E ele completou esse raciocínio, apontando que nada muda desde o descobrimento em uma entrevista concedida três anos depois, na revista Interview.
— Os problemas do Brasil parecem ser os mesmos desde o descobrimento. A renda concentrada, a maioria da população sem acesso a nada. A classe média paga o ônus de morar num país miserável. Coisas que, parece, vão continuar sempre. Nós teríamos saída, pois nossa estrutura industrial até permitiria isso. O problema do Brasil é a classe dominante, mais nada. Os políticos são desonestos. A mentalidade do brasileiro é muito individualista: adora levar vantagem em tudo.
"A minha geração se uniu pela droga%3A ele é careta e ele é doidão. Droga não é ideologia%2C é uma opção pessoal"
Explicando as letras
Ideologia, Burguesia e Brasil são as mais conhecidas composições de Cazuza que seguem uma temática política. As três se transformaram em hinos de uma geração e até hoje hoje entram em qualquer coletênea do cantor ou em lista das mais cantadas em karaokês.
O músico explicou que a indignação foi o motor que motivou essa guinada que ele teve de ser mais politizado ao deixar o Barão Vermelho. Junto disso, veio o fim da Ditadura e o cenário perfeito para a produção de material com esse viés. É o que ele deixou transparecer em matéria da Revista Manchete, em 1987.
— Sempre tive horror de política, mas tem coisas que você não precisa saber, qualquer burro vê. Brasil é uma música crítica, mas não tem nada a ver com uma fase política. Eu simplesmente passei o ano passado (1986) do lado de dentro, e quando abri a janela vi um País totalmente ridículo. O Sarney que era o "não diretas" virou o rei da Democracia. Os fãs de hoje são os linchadores de amanhã (frase de Millôr citada em Vai à Luta). O Brasil é muito triste trópico”.
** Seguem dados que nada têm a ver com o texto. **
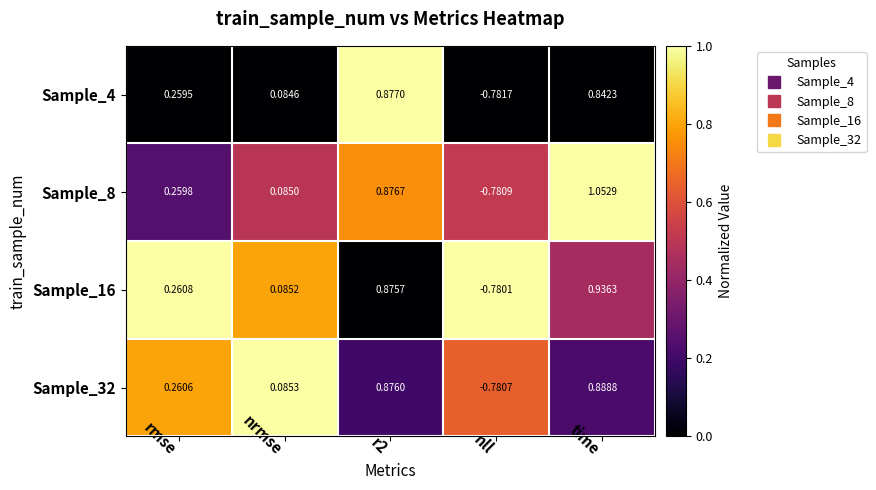

At which category is the sum across all series the highest?

time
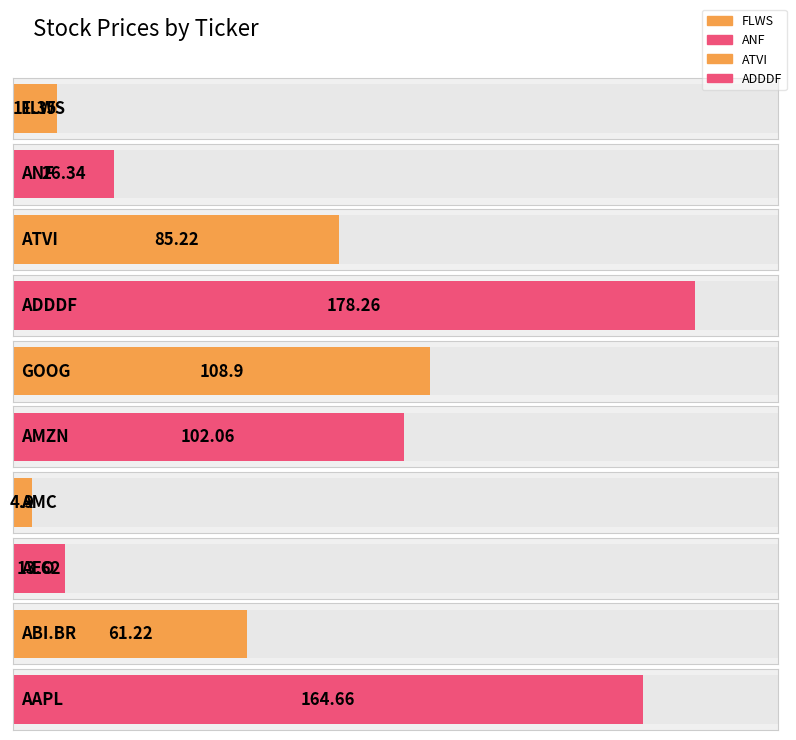

Approximately how many times larger is the value at ANF compared to ATVI?

0.3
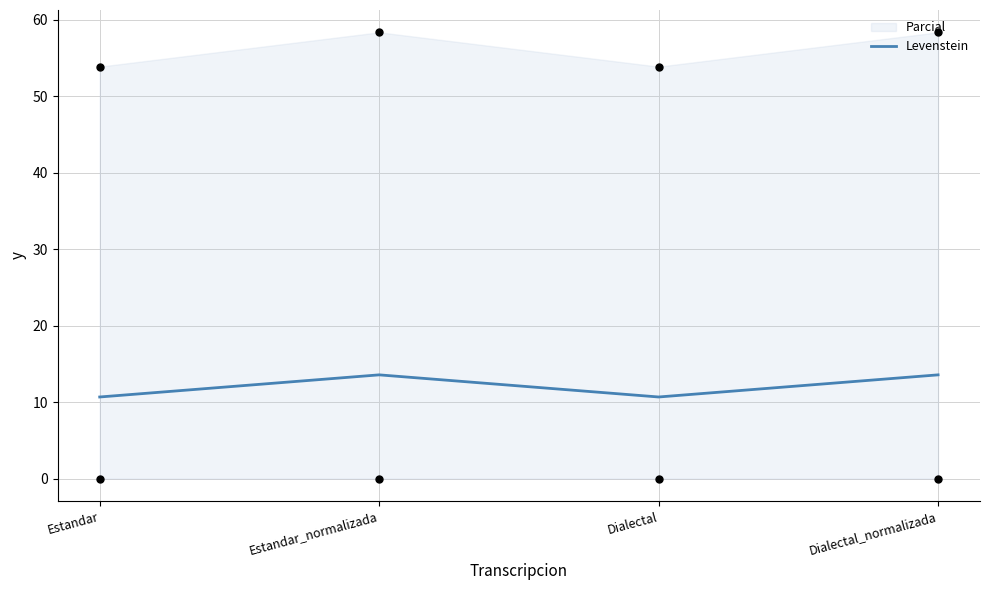

Between Estandar_normalizada and Dialectal, which is larger?

Estandar_normalizada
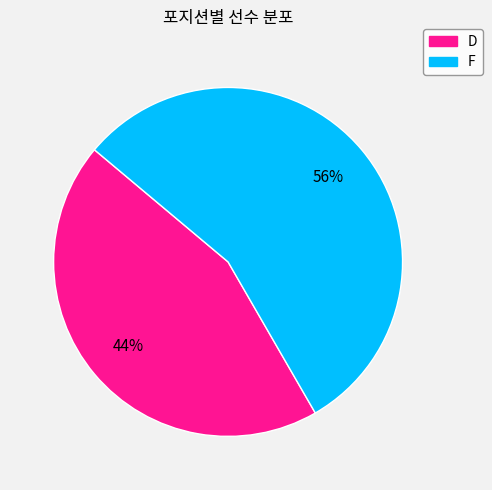

Is it true that F is 56% of the pie?

True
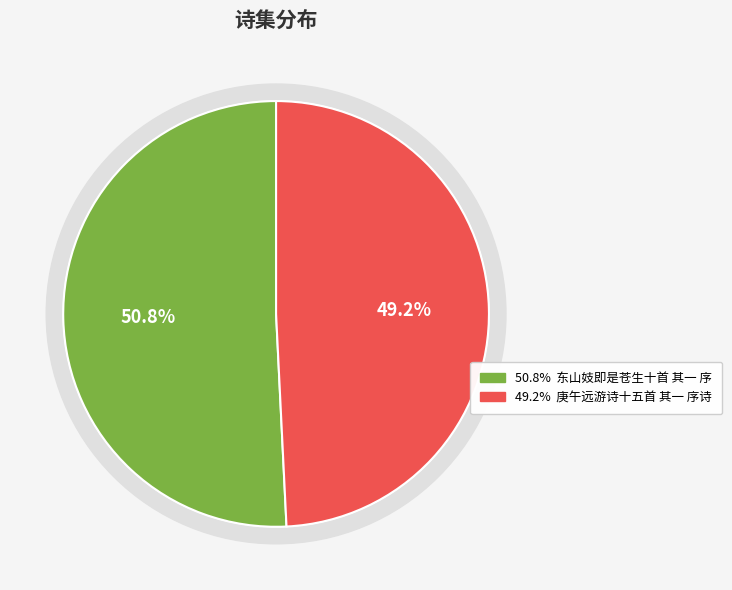

To the nearest percent, what portion does 庚午远游诗十五首 其一 序诗 represent?

49%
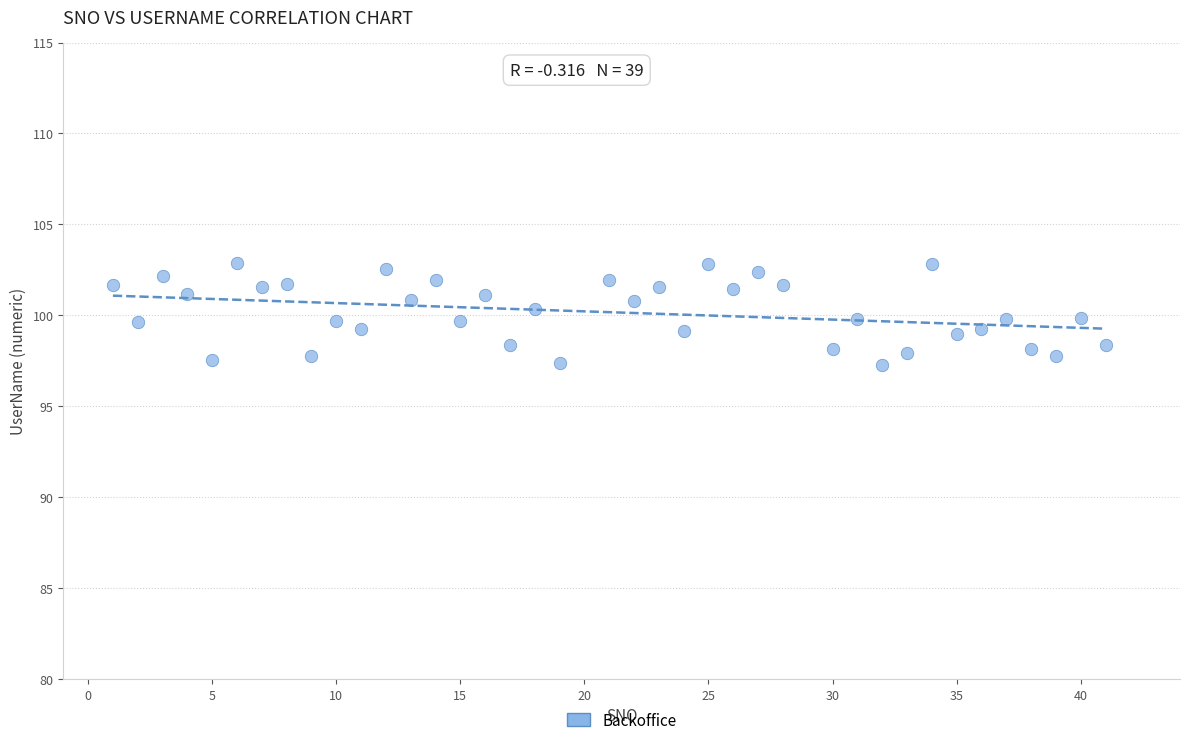

What is the range of X values (max minus min)?

40.0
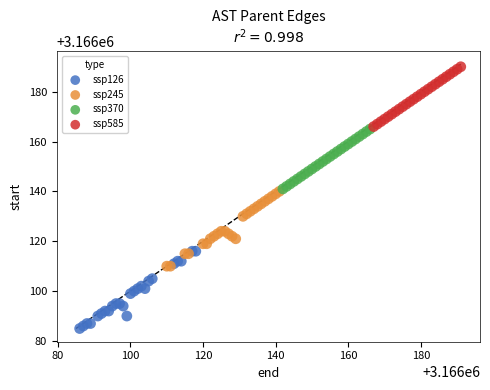

Which series reaches the minimum Y coordinate?

ssp126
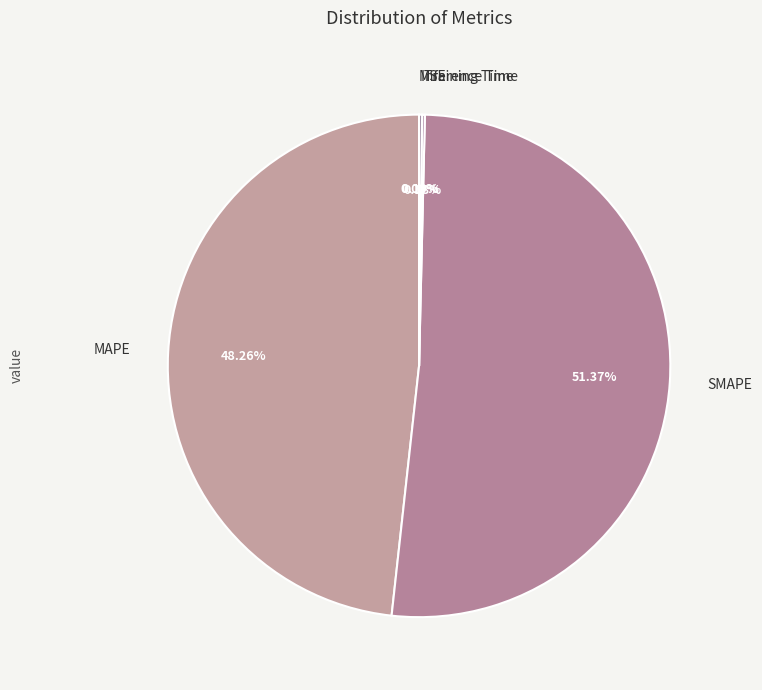

Which slice is the largest?

SMAPE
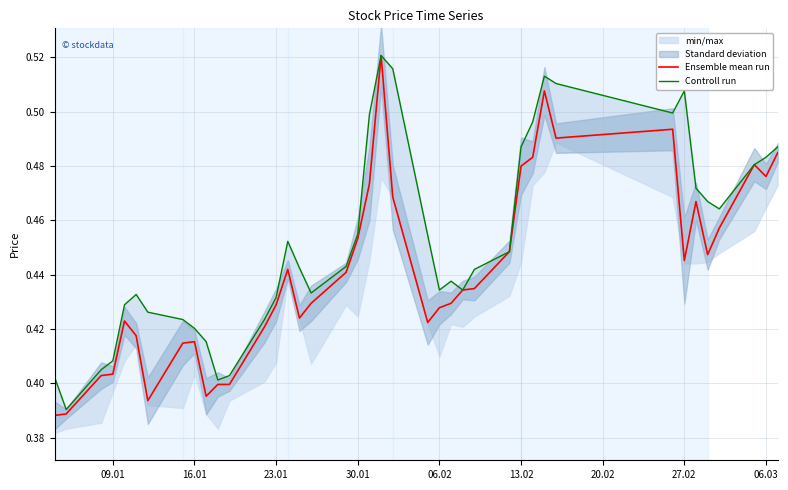

Rank the series by their maximum value, from lowest to highest.

Ensemble mean run, Controll run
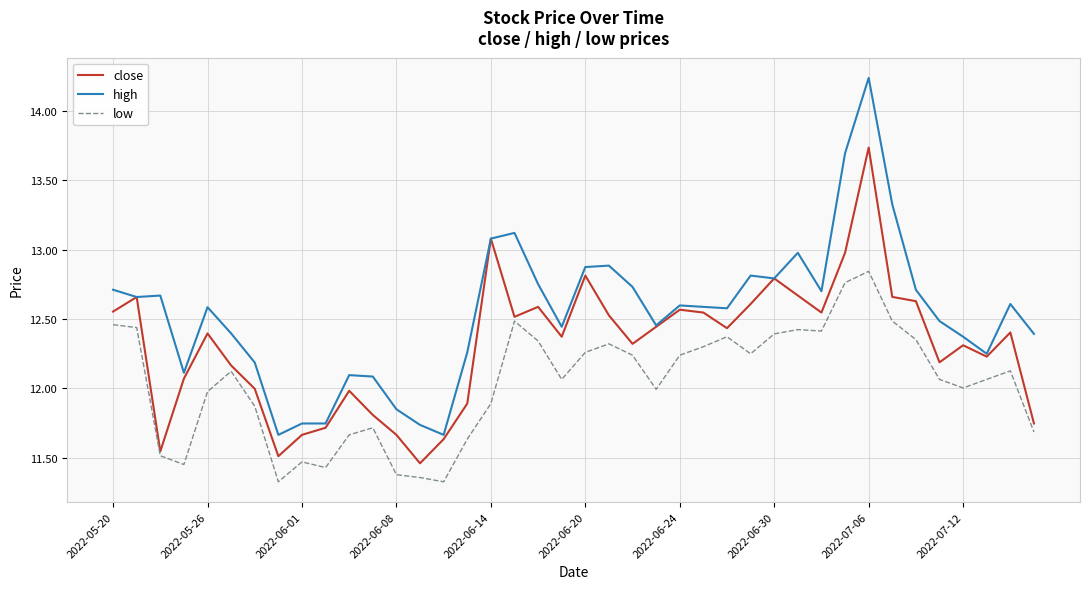

Does the chart display data point markers on the line(s)?

No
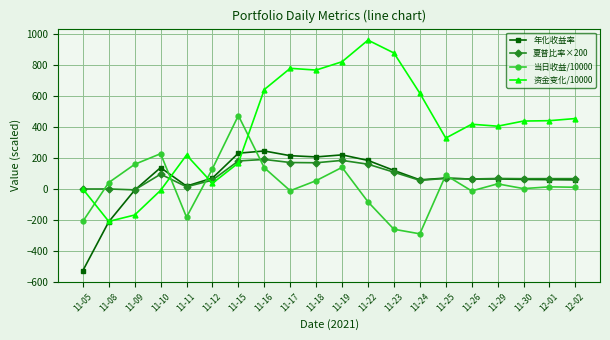

True or false: 年化收益率 has a value of 70.7 at 11-12.

True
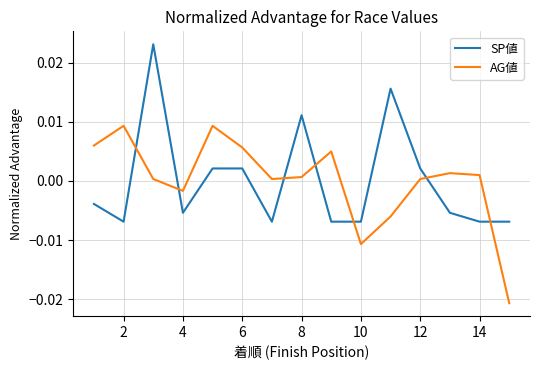

After their last crossing, which series has the higher values: AG値 or SP値?

SP値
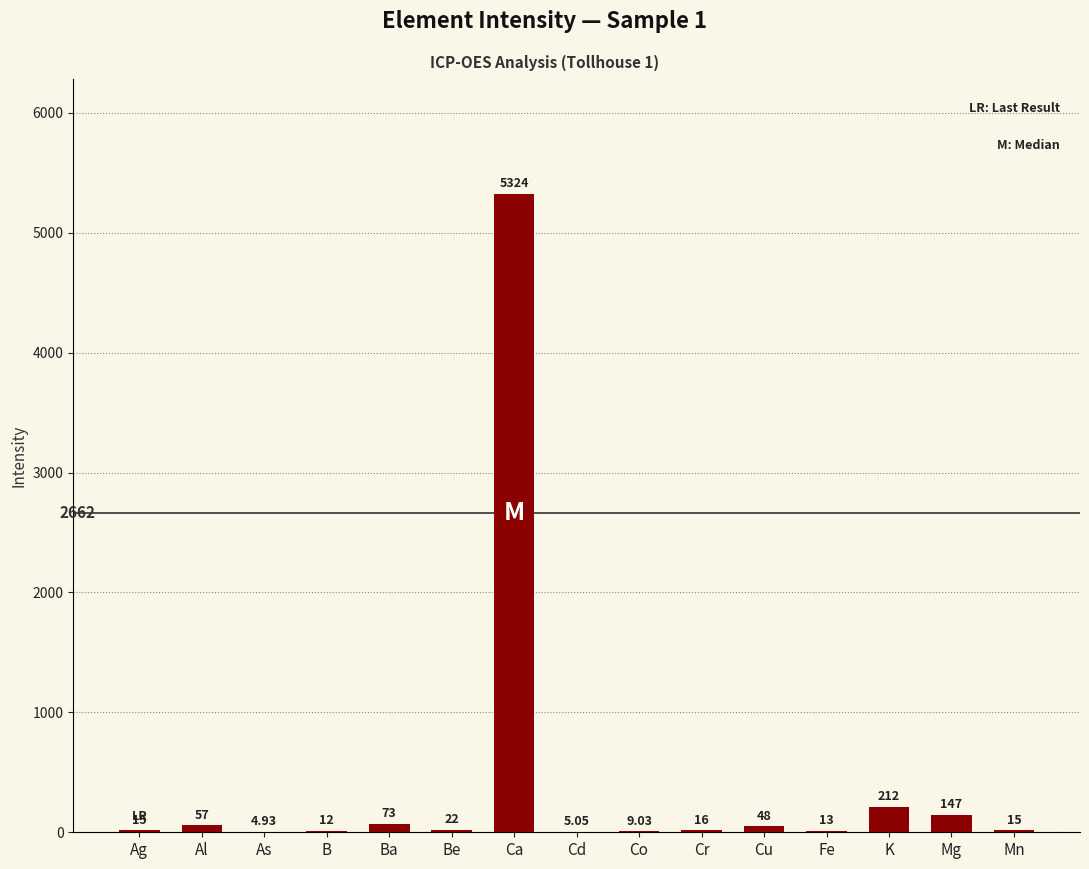

Are the bars horizontal?

No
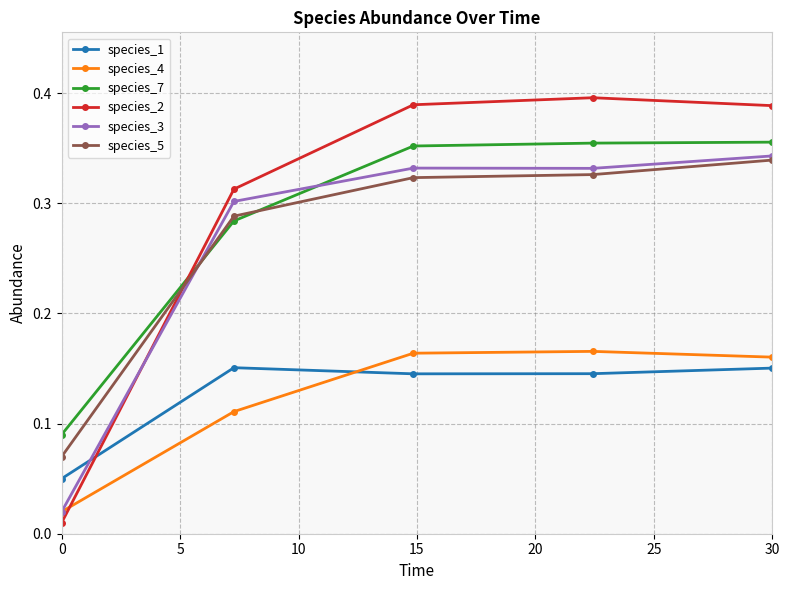

At how many categories does at least one series exceed 0?

5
Ao O Globo, em 1988, ele voltou a atacar a própria geração e a falta de engajamento político dela. Cazuza destacou que, nos anos 60, quando era criança, a polarização política unia e desunia pessoas — assim como na atualidade. Mas na época em que ele era jovem, as drogas fizeram esse papel.

— Ideologia fala da minha geração sem ideologia, compactada entre os anos 60 e os dias de hoje. Eu fui criado em plena Ditadura, quando não se podia dizer isso ou aquilo, em que tudo era proibido. Uma geração muito desunida. Nos anos 60, as pessoas se uniam pela ideologia. "Eu sou da esquerda, você é de esquerda? Então a gente é amigo". A minha geração se uniu pela droga: ele é careta e ele é doidão. Droga não é ideologia, é uma opção pessoal. A garotada teve a sorte de pegar a coisa pronta e aí pode decidir o que fazer pelo País, embora do jeito que o Brasil está, haja muita desesperança.
Apesar da desesperança mostrada em muitas frases e letras, Cazuza era o mais brasileiro dos roqueiros dos anos 80. E talvez o menos roqueiro também. Segundo ele, o rock nunca foi seu estilo preferido. Dolores Duran, Nelson Gonçalves, Lupcínio Rodrigues e Cartola faziam a cabeça dele.
Por isso, em 1988, ele contou à revista Manchete que nem todos os problemas que o País passava o fariam mudar daqui. O amor que ele tinha pela forma de viver no Brasil após conhecer o exterior o fez lutar e criticar a terra natal até nas últimas entrevistas. Enquanto muitos acreditam que a única saída para o Brasil é o aeroporto, Cazuza celebrava o perfil e os hábitos positivos dos brasileiros como justificativa para ficar.
— Eu sempre fui patriota, de gostar de ser brasileiro, de gostar de morar no Rio de Janeiro, de adorar isto aqui. Tanto que eu fiquei seis meses na Califórnia e voltei correndo. Jamais pensei em viver fora do Brasil, nunca sonhei com isso, seria muito infeliz se morasse fora. Sou daquelas pessoas que têm amor à terra. Mesmo na época da Ditadura, com aquele clima tenso, militarismo. Eu cresci em meio a isso, e a gente debochava muito do País. Porque o brasileiro é muito Macunaíma, debocha de si mesmo, mas acho isso supersaudável. É uma prova do bom humor do brasileiro, enquanto o americano é todo duro. Aqui no Brasil, a gente não se leva à sério. De Gaulle tinha razão: não é um País sério. E o brasileiro é genial por isso.